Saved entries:

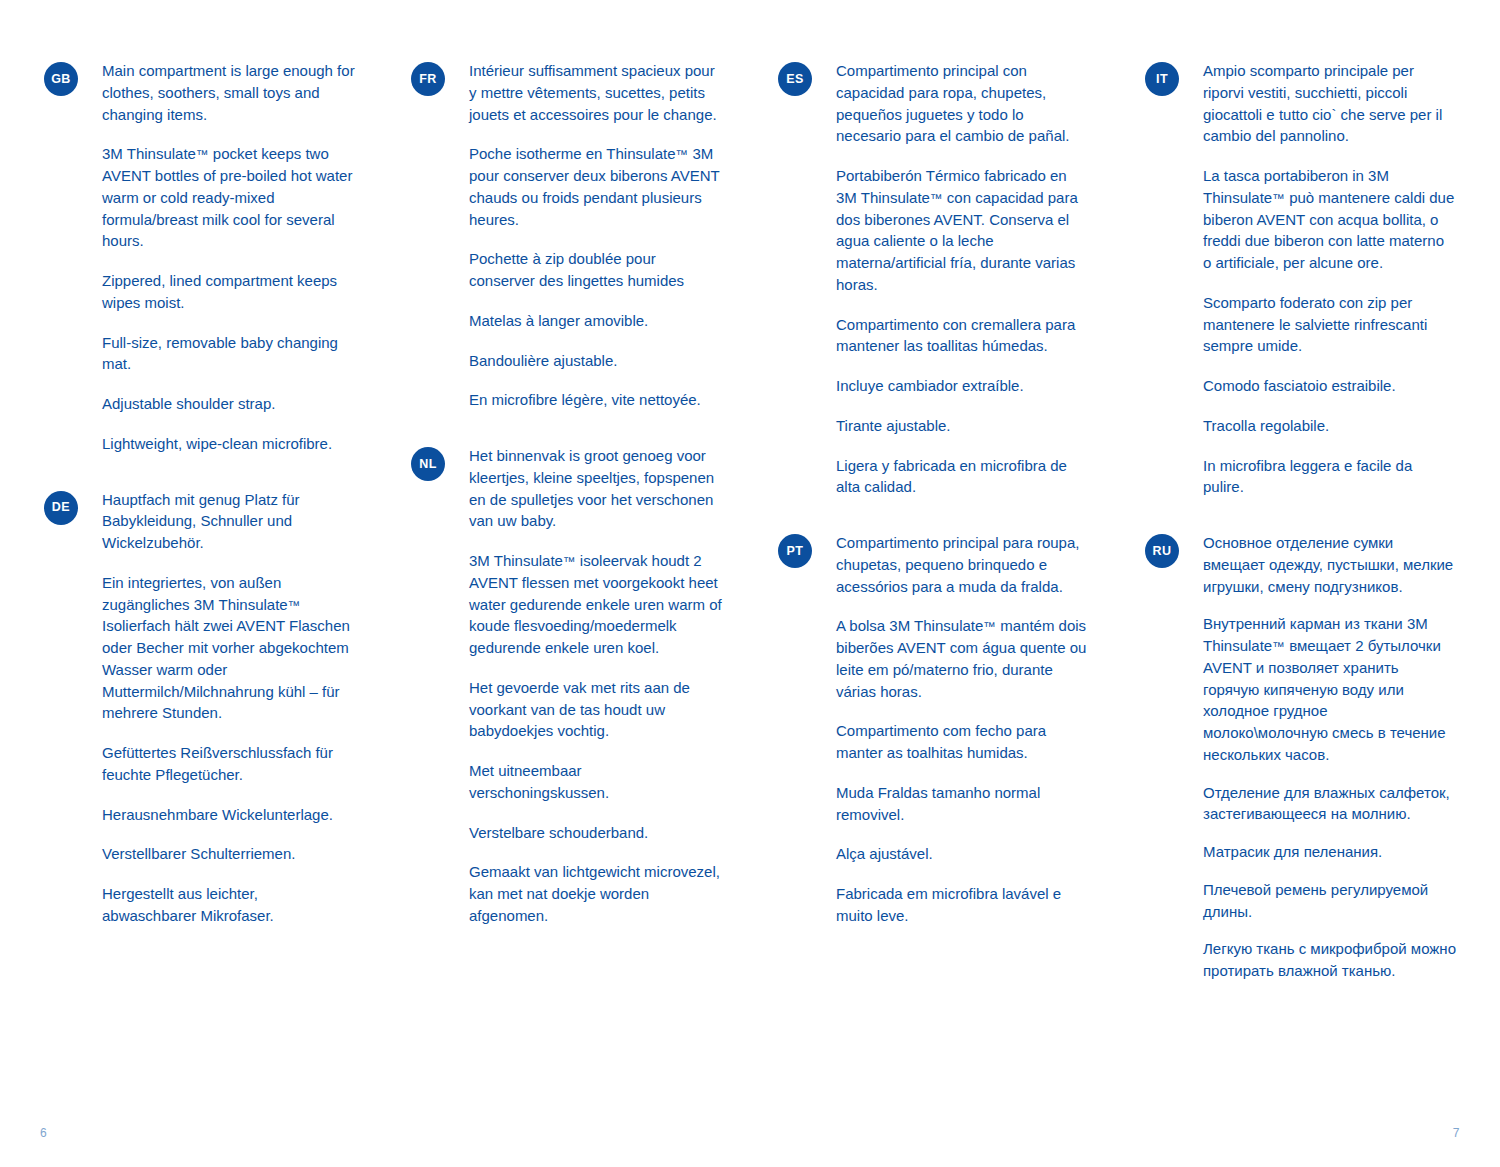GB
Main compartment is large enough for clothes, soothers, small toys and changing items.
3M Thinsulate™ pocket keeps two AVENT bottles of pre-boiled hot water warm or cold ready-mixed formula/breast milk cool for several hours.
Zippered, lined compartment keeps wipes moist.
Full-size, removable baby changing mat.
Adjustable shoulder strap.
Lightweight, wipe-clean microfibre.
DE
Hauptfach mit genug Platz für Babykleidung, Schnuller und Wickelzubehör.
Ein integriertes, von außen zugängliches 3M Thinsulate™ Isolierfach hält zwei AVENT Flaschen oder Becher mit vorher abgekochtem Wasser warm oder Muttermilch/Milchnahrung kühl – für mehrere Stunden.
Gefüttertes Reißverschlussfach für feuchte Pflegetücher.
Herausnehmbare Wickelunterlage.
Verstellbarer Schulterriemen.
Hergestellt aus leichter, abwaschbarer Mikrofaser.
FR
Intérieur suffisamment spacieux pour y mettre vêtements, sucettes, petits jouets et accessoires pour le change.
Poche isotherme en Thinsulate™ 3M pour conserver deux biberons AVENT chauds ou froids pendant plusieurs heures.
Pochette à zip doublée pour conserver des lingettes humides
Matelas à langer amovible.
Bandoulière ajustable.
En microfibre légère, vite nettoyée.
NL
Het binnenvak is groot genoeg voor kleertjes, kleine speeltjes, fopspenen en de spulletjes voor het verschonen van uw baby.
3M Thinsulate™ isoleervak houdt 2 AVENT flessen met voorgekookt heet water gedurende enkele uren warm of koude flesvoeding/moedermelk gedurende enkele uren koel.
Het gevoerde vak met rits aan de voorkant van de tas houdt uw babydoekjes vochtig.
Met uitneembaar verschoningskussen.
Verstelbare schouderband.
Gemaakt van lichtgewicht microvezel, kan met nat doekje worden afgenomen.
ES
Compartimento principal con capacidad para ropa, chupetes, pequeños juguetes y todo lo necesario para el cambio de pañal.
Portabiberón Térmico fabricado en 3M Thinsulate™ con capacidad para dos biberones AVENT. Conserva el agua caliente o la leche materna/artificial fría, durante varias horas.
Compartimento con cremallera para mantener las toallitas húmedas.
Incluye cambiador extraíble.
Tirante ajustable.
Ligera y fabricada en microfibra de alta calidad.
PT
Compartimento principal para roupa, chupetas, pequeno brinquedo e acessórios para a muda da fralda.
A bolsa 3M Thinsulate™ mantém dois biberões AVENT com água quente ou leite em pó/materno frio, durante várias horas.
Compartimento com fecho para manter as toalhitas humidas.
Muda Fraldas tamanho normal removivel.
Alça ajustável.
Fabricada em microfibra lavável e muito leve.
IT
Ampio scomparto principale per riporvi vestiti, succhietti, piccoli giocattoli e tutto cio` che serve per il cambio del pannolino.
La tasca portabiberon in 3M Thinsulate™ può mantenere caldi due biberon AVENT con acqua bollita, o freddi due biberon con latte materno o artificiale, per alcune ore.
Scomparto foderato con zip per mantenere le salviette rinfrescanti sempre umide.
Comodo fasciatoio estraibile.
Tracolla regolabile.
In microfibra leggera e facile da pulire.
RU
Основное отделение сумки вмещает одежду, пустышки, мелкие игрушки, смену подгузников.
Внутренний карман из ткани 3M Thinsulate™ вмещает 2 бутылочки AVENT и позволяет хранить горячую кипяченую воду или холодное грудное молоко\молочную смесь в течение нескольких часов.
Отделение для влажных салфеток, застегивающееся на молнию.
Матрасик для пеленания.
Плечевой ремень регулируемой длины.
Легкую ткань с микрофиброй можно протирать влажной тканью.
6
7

WHAT YOU SHOULD DO:
If the string "mantenere" is in a line of the entries, pick that line out.

TASK RESPONSE:
La tasca portabiberon in 3M Thinsulate™ può mantenere caldi due biberon AVENT con acqua bollita, o freddi due biberon con latte materno o artificiale, per alcune ore.
Scomparto foderato con zip per mantenere le salviette rinfrescanti sempre umide.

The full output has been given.